Robinson inducted into Hall of Fame

At left, MFCA Coach of the Year Jutsin Reese (Fridley High School); at right, MFCA Hall of Fame inductee Richard Robinson (Minneapolis Central, Minneapolis North)
Photo by Laurie Dennis

Imagine my surprise and delight when I learned via email and Facebook last week that Richard Robinson, one of the most dynamic, respected, and successful individuals to serve as a high school football coach and athletic director, was recently inducted into the Minnesota Football Coaches Association (MFCA) Hall of Fame Class of 2021.

The recognition and induction are long overdue for the man who shaped countless lives leading young men on the gridiron for Minneapolis Central and Minneapolis North, where he went on to serve as athletic director as well.

By the time my family relocated to Saint Paul when I was entering seventh grade in 1977, Robinson was already established as one of the state’s top high school football coaches at Central, a job he began in 1972.

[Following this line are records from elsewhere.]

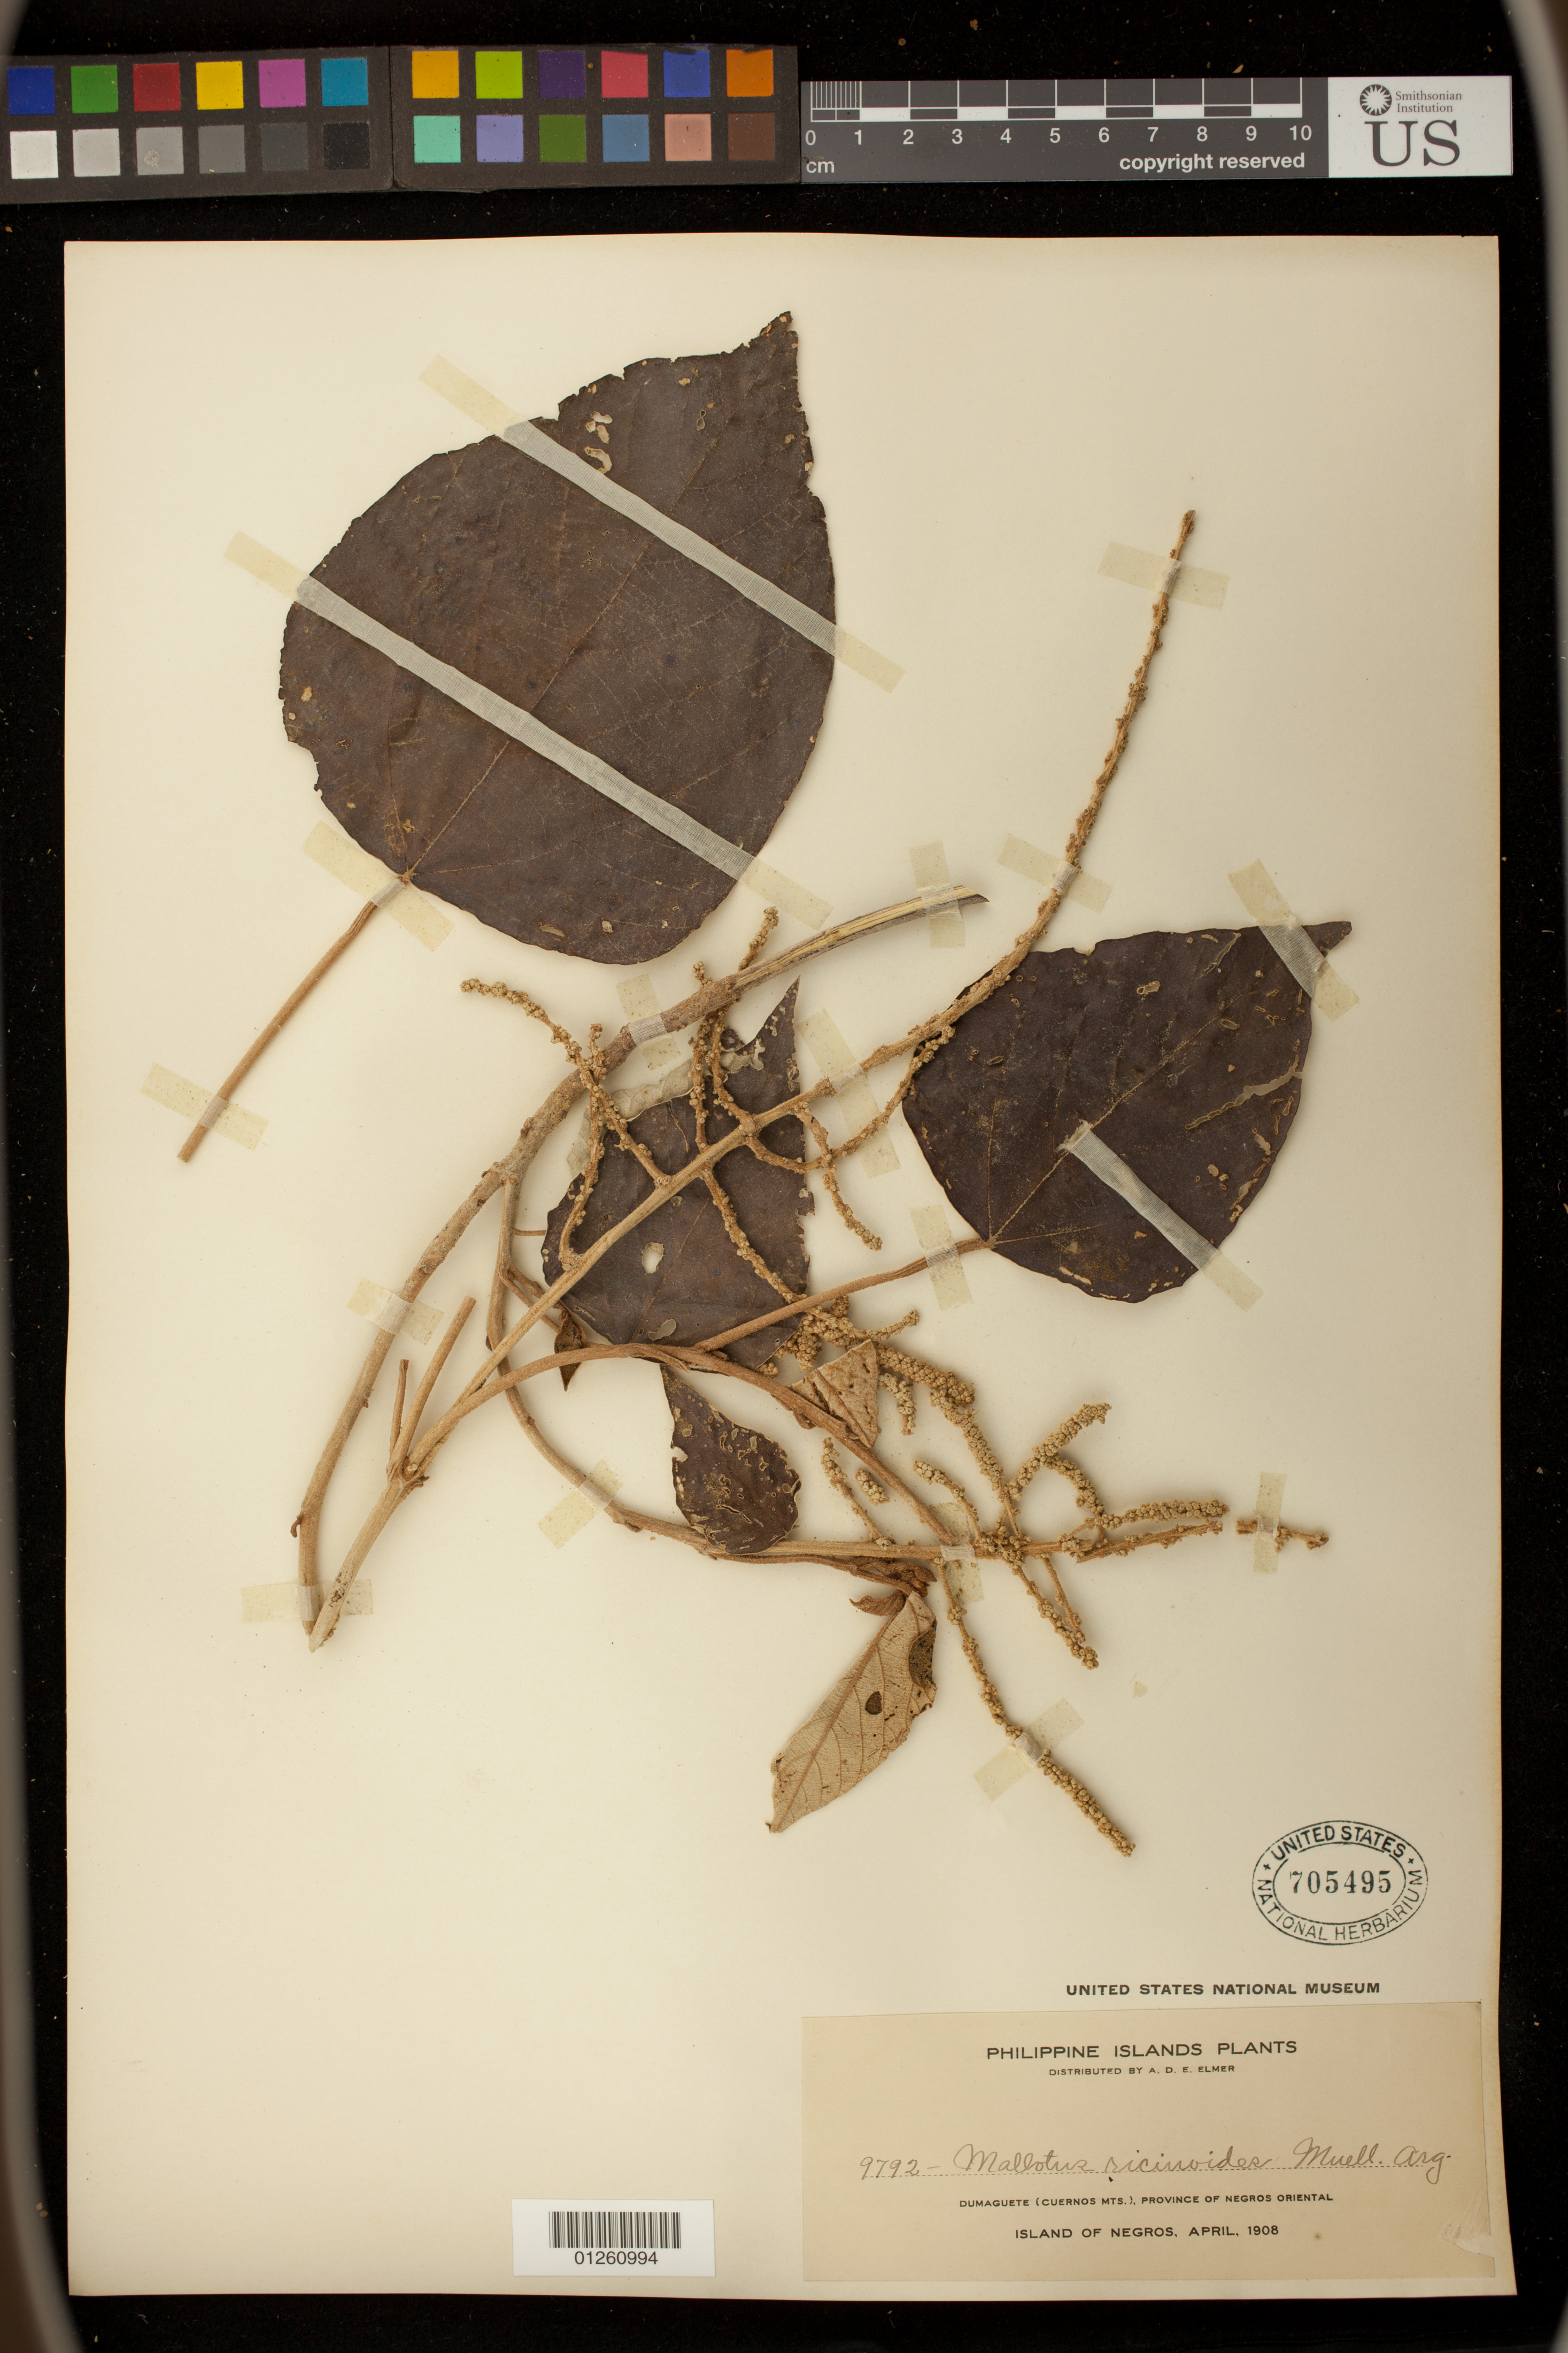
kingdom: Plantae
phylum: Tracheophyta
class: Magnoliopsida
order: Malpighiales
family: Euphorbiaceae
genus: Mallotus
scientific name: Mallotus ricinoides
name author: (Pers.) Müll. Arg.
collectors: A. D. E. Elmer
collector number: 9792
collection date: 1908-04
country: Philippines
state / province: Central Visayas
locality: Dumaguete (Cuernos Mts.) Province of Negros Oriental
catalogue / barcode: US 705495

He went on to coach such players as Charlie Walker, Rickie Davis, Wayne Whitmore, Calvin Anderson, James Holmes Jr., Russell Gary, Rodney Lewis, Jeff Byrd, Willie Roller, Charles Rucker, Tim Robinson, David Thompson, and Peter Najarian to name a few. Robinson led them to the 1980 Minneapolis City Conference championship.

When Central closed in 1982, Robinson moved on to Minneapolis North, coaching the likes of Mark Eubanks, Jerry Upton, Jeff Robinson, Jeff Williams, Ron Buck, Lawrence Coleman Mike Favor, Julius Jackson, Brett Buckner, La Mar Elliot, Jonas Dixon, Brian Scheppard, and Jonathan Smith among numerous others.

By the time the Polars made a run at the City Conference championship during the 1989 season, I was a young prep sports columnist for Insight News. They finished in second place after losing to Edison in the title game.

Robinson retired from coaching football after the 1990 season and remained North’s athletic director until 1998. He was a powerful figure who impacted the lives of countless players, students and coaching colleagues.

He had an impact on my life. Whenever I would cover a game at North, Robinson’s greeting was always the same: “Hey, you came across the river,” he always said smiling. “There must be something important going on over here.”

The last time I ran into Mr. Robinson was at a Minnesota Timberwolves game a couple of years ago. “I see you are keeping up with the [North] Polars,” he said smiling.

In Richard Robinson’s debut as coach at Central in the fall of 1972, he led the Pioneers to a 19-8 victory. The team they beat? The North Polars.